Questa è la storia di “Giada”. Ve la provo a raccontare. Benché Lei non esista. Benché sia solo il rigurgito virtuale di un corpo che è puro bitmap, di una voce che è fatta di caratteri ASCII codificati da un capo all’altro di server sperduti della Silicon Valley, ma ritrasposti nelle lingue di Dante, di Cervantes, di Wilde. Perché Lei sa essere poliglotta pur senza parlare.
Lei danza flamenco nei peggiori bar di Siviglia, pur non avendo piedi per indossare tacones, né tantomeno un cuore da far pulsare al ritmo di una vita che non ha. Lei ha frequentato il Liceo Scientifico di Aversa, poi ha studiato Lingue all’Orientale di Napoli. Dopodiché un giorno senza calendario ha deciso di mandare il suo cervello in fuga in un barrio decentrato di Madrid. Peccato che non ci sia ragionamento alcuno nella scelta di cliccare l’opzione da un menù a tendina che ti chiede vita, morte e miracoli che non puoi fare.
L’essere è ed è necessario che ci sia. Il non essere non è ed è necessario che non ci sia.
Giada non ha studiato filosofia, ma la sua sapienza di plastica le ha fatto “guadagnare” più di 150 amici in mezz’ora. Le è bastato scegliere una serie di dati personali palesemente inventati in due minuti, prima di aggirare le finte barricate dei caratteri seminascosti in filtri antispam.
Così Giada ha arbitrariamente scelto e creato la sua identità. Per prima cosa ha preso una foto su Google. Un nudo molto- poco artistico: la bieca imitazione di una Muchacha a la Ventana, che farebbe inorridire il più estroso dei Salvador Dalí. Una data di nascita scelta a casaccio, ma che sia nei primi anni ’80, perché la generazione “30 anni a zero interessi”, attrae molto di più: vuoi mettere il fascino onirico di chi è cresciuto a briciole di Muro e lecca lecca colorati?
E infine ha allegato una serie di citazioni, tanto per darsi l’arrogante tono fashion di chi non ha idea di cosa stia parlando: “Nulla da dichiarare eccetto il mio genio”. Ogni bacheca docet.
Il tempo di ricevere una mail di conferma ed ecco fatto. Un perfetto surrogato di giovane donna. Un avatar creato apposta su misura dal nulla.
Perché Giada non vive che su Facebook. La sua essenza è un “profilo”. Virtuale e virale al tempo stesso, Lei rapisce amici dal regno di Zuckerberg.

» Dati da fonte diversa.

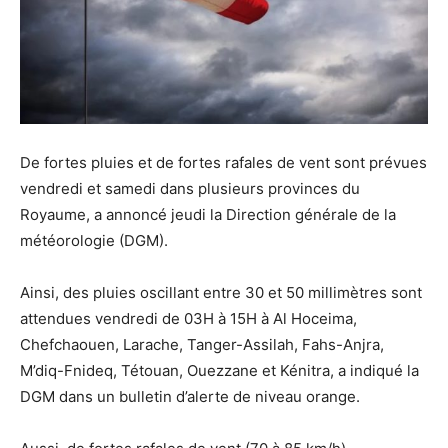
De fortes pluies et de fortes rafales de vent sont prévues
vendredi et samedi dans plusieurs provinces du
Royaume, a annoncé jeudi la Direction générale de la
météorologie (DGM).
Ainsi, des pluies oscillant entre 30 et 50 millimètres sont
attendues vendredi de 03H à 15H à Al Hoceima,
Chefchaouen, Larache, Tanger-Assilah, Fahs-Anjra,
M’diq-Fnideq, Tétouan, Ouezzane et Kénitra, a indiqué la
DGM dans un bulletin d’alerte de niveau orange.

Il suo solo scopo è farli diventare fan di un’azienda in cui qualcuno lavora per davvero, sperando che presto la forma diventi sostanza; che i prodotti da vendere domani raggiungano più acquirenti possibili. Che i pesci abbocchino in un vortice di “grandi numeri”, quelli che solo la rete sociale più potente al mondo può garantire.
Quel qualcuno un volto e un nome ce l’ha.
Ma è costretto a celarlo, ad inventarsi un Adriano Meis con le tette virtuali per scimmiottare il Mattia Pascal che (non) è in lui. O in lei?
Problemi di genere sui social network non se ne hanno. Basta guardarsi allo specchio del proprio schermo e rispondere incessantemente alle richieste di amicizia. Arriveranno da femmine, maschi e transeunti sessuali più disparati e disperati. L’importante sarà non staccare mai il dito dal mouse. Quanti più amici avrai più il gruppo avrà successo. E quanto più successo “otterremo”, tanto meglio sarà anche per te. Ma la cosa più inverosimile (ho appena bestemmiato, dovrei arrendermi e credere nell’incredibile di Internet) è che tanti profili si attaccano a quello di Giada. Vogliono “conoscerla meglio”. Dalla signora Josefina, di anni 65, che le chiede da quale parte del Sud Italia provenga (chissà che non abbia in mente un viaggetto tra storia e arte, rovine e immondizia….) a Christian da Francoforte, che è quasi sicuro di averla vista in un locale di Madrid di cui non ricorda il nome. Manuel la inviterebbe volentieri a bere qualcosa in un “bar di copas”.
Che peccato. Anche se volesse, Giada non potrebbe bere. Non ha trachea, né fiato. E neppure lacrime da riversare su di un mondo fasullo.
Perché Lei vive alla periferia della realtà. Lei vive fuori, e invita gente nel suo cortile per allodole in una casa di marzapane, e vive dentro rinchiusa nel vuoto di un seminterrato digitale.